1946 film by Ben Hecht

Specter of the Rose is a 1946 American film noir thriller film written and directed by Ben Hecht and starring Judith Anderson, Ivan Kirov, Viola Essen, Michael Chekhov, and Lionel Stander, with choreography by Tamara Geva, and music by George Antheil.

==Plot==
A male ballet superstar is suspected of murdering his first wife (his former ballet partner) and now possibly threatening his new wife and ballet partner.

Andre Sanine has not performed since his wife's death on stage. He has been haunted by Le Spectre de la Rose, the music being played when she collapsed. But he is willing to attempt a comeback arranged by impresario Max "Poli" Polikoff, who tries to persuade ballet instructor Madame La Sylph that the time has come for Sanine, her former student, to return.

Sanine is to perform with Haidi, the company's new prodigy. As they rehearse, they also fall in love. La Sylph cautions her that she saw Sanine's rage in person before Nina's death. Haidi attempts to keep Sanine by her side for several days, concerned over signs of a relapse in his behavior.

Hearing the music, Sanine picks up a knife and places it at the throat of the sleeping Haidi, the woman he loves. He comes to his senses at the last possible second, then sacrifices himself for her sake.

==Cast==
- Judith Anderson as Madame La Sylph
- Michael Chekhov as Max Polikoff
- Ivan Kirov as Andre Sanine
- Viola Essen as Haidi
- Lionel Stander as Lionel Gans
- Charles Marshall as Specs McFarlan
- George Shdanoff as Kropotkin
- Billy Gray as Jack Jones
- Juan Panalle as Jibby
- Lew Hearn as Mr. Lyons
- Ferike Boros as Mamochka
- Bert Hanlon as Margolies
- Constantine as Alexis Bloom
- Fred Pollino as Giovanni
- Polly Rose as Olga

==Background==
Excerpts from the ballet Le Spectre de la Rose, which uses Carl Maria von Weber's piano piece Invitation to the Dance as orchestrated by Hector Berlioz, are featured in the film.

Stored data
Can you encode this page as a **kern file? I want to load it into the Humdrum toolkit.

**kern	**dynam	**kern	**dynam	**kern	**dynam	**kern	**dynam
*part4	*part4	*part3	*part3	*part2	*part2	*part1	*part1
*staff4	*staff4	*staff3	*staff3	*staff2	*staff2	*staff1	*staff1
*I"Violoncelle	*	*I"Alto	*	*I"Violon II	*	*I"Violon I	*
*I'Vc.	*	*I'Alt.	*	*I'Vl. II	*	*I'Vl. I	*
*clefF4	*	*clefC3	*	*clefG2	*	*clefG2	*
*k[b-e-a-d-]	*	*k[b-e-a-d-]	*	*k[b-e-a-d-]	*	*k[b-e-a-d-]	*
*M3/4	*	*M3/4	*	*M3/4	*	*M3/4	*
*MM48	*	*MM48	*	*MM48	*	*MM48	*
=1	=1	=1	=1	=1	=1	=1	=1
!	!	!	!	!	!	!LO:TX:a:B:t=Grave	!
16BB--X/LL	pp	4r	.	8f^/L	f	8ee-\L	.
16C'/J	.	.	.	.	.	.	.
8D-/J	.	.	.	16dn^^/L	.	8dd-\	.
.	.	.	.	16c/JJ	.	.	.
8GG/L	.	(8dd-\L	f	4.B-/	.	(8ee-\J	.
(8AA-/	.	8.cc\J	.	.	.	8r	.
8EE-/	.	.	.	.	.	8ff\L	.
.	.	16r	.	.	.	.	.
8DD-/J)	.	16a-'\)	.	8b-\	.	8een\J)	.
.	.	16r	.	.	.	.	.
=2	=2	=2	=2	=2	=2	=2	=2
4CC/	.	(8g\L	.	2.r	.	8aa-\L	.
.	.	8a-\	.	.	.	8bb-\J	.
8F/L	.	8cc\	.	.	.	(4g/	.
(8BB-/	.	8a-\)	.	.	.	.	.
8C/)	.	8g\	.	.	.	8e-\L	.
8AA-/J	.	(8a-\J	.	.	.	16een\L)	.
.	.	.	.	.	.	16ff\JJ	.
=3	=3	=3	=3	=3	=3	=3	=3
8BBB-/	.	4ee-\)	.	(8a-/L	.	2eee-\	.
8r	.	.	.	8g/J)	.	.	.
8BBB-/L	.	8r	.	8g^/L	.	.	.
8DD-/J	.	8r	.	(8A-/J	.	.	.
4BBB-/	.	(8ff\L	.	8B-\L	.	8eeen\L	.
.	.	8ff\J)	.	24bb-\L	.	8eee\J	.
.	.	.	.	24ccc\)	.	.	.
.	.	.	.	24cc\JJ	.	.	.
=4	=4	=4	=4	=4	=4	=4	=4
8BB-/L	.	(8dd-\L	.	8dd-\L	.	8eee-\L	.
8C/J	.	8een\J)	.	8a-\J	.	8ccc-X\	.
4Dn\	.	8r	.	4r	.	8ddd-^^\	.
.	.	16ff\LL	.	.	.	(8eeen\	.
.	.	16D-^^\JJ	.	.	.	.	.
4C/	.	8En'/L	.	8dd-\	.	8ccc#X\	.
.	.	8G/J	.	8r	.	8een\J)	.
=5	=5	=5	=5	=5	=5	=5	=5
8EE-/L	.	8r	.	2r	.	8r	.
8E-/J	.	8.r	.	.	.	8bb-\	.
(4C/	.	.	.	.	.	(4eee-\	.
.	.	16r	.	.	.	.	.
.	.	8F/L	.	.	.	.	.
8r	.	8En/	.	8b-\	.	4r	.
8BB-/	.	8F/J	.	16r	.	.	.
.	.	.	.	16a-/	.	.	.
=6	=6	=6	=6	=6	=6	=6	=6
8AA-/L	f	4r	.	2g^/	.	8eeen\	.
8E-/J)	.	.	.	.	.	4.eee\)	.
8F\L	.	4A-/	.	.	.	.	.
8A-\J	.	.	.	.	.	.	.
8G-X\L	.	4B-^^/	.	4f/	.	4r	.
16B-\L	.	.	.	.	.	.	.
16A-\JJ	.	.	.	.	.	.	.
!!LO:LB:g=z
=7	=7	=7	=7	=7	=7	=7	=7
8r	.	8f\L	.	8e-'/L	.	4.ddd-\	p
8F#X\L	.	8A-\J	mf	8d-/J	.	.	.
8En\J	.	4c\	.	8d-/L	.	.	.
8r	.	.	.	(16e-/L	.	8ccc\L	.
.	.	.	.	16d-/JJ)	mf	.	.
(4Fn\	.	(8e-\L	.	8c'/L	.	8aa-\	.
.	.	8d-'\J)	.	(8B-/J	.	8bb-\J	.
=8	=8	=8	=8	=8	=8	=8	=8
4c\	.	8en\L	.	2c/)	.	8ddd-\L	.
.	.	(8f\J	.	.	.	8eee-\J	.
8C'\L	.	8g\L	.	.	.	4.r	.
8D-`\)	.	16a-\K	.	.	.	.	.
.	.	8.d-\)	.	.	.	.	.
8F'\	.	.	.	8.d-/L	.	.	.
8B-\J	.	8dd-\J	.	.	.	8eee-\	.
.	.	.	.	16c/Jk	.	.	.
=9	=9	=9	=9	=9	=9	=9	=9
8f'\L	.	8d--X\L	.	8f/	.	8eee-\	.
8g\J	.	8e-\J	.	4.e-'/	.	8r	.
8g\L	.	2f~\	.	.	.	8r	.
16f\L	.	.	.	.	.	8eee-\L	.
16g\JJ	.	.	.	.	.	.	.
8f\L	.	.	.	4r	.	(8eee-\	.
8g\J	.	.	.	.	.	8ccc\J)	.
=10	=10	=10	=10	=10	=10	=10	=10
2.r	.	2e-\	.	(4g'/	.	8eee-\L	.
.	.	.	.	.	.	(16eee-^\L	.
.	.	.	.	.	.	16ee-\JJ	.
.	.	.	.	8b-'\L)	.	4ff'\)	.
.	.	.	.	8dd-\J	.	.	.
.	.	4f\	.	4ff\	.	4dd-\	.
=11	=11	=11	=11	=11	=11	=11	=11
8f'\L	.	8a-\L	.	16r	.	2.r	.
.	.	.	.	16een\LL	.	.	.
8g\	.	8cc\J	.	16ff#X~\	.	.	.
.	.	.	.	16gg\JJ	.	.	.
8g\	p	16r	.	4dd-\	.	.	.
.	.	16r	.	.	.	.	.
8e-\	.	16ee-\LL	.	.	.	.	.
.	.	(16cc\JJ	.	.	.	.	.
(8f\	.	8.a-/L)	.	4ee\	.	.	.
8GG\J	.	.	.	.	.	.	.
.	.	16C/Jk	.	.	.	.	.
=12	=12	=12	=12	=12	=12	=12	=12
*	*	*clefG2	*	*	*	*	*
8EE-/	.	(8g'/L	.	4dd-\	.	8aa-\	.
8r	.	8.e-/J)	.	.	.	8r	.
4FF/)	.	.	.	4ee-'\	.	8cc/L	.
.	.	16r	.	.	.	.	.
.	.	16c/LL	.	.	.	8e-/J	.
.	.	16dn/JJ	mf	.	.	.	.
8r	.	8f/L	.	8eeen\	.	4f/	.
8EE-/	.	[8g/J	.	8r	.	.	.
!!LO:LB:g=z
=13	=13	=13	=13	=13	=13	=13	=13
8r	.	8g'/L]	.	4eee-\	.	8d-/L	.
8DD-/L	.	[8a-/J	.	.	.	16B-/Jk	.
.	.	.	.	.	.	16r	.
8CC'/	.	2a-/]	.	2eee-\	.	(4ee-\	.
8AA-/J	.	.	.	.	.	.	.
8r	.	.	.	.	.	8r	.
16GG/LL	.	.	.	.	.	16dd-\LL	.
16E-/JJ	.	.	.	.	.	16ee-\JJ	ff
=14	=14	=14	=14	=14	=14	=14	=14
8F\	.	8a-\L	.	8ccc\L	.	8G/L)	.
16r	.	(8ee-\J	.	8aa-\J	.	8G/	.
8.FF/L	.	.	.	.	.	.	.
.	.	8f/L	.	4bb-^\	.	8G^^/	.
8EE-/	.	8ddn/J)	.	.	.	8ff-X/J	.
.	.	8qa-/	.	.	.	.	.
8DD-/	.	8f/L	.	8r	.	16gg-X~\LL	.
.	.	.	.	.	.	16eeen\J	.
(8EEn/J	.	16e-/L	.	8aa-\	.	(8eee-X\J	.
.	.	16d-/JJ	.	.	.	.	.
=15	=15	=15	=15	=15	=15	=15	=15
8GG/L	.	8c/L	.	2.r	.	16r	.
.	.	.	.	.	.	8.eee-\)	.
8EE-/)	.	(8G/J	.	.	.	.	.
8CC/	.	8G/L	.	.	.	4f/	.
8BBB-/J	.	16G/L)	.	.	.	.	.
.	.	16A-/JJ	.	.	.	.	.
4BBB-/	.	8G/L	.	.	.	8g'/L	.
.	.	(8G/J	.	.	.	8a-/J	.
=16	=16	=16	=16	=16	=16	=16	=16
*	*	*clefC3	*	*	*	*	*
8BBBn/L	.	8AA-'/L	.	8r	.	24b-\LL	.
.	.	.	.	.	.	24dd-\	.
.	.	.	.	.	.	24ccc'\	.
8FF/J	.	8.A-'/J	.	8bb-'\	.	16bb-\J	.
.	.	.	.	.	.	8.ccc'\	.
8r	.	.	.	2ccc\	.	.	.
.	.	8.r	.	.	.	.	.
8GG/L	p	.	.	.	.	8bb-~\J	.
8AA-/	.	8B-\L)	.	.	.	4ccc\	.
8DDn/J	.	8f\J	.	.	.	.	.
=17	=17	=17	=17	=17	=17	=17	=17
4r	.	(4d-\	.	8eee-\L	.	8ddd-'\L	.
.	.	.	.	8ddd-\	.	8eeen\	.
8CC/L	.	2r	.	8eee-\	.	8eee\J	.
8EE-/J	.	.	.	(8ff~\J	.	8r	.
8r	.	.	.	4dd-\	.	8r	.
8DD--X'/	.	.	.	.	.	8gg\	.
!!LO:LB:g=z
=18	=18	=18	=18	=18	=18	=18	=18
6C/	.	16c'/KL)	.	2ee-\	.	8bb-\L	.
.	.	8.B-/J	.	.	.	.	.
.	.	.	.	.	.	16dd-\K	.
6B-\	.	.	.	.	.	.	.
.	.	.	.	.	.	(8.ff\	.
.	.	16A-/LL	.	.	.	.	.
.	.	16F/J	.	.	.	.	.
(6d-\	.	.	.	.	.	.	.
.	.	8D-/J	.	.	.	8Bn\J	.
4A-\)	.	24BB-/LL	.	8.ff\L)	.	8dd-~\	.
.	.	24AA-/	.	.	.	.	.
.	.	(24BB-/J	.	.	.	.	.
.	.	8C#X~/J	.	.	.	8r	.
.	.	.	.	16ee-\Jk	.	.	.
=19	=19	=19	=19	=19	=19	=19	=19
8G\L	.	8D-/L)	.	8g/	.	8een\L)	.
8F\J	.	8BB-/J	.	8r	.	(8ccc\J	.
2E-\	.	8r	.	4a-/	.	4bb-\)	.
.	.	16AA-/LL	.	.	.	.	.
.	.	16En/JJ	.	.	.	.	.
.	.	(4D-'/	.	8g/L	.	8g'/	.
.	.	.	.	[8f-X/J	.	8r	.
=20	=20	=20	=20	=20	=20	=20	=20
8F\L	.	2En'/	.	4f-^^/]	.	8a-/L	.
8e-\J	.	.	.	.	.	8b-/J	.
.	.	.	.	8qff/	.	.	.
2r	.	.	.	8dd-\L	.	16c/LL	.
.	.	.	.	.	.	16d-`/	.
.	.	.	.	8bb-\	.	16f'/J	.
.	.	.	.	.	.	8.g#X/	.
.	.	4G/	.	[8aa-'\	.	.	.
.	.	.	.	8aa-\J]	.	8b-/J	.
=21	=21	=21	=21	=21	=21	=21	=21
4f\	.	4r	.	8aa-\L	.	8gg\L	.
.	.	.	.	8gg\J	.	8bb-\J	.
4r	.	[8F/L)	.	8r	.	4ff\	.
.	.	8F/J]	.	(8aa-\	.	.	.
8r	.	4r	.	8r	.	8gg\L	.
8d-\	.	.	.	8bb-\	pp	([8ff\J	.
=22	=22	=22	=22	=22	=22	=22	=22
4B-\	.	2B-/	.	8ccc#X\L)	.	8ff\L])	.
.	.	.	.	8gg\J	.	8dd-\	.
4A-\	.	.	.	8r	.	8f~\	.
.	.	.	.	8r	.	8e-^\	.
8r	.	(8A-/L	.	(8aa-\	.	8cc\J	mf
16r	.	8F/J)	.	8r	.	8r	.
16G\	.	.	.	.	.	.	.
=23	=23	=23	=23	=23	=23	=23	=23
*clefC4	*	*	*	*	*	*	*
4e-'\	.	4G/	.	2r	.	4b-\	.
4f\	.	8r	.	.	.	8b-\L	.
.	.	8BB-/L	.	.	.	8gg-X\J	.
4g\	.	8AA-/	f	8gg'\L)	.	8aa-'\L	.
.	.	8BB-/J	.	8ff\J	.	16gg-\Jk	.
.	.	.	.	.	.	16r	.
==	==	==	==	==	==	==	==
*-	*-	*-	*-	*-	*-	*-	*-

• [PROBLEM 1]
According to the Specter of the Rose article, who orchestrated the piano piece used in the ballet excerpts featured in the film?
• [PROBLEM 2]
Write the next portion of the Specter of the Rose article, continuing after its final sentence.

• [RESPONSE AREA 1]
Hector Berlioz.

• [RESPONSE AREA 2]
==Adaptation==
The screenplay was adapted for the radio series Inner Sanctum Mysteries on August 19, 1946. Ben Hecht appeared and the script was adapted by the playwright and Broadway stage actor Robert Sloane.

==Reception==
When the film was released, Variety magazine gave the film a mixed review. The staff wrote, "Ben Hecht, to say the least, has done the expected by coming up with the unusual. Specter of the Rose was obviously a conscious attempt by Hecht to prove on how small a budget he could produce an acceptable picture. Reports are that it cost in the neighborhood of $160,000. The serious defect production wise is a general lack of polish that is at times disturbing ... Hecht’s direction and dialog give the acting a stylized artificiality that grows on the spectator as the picture progresses. Satire of the characterizations makes many of the film’s people virtually caricatures."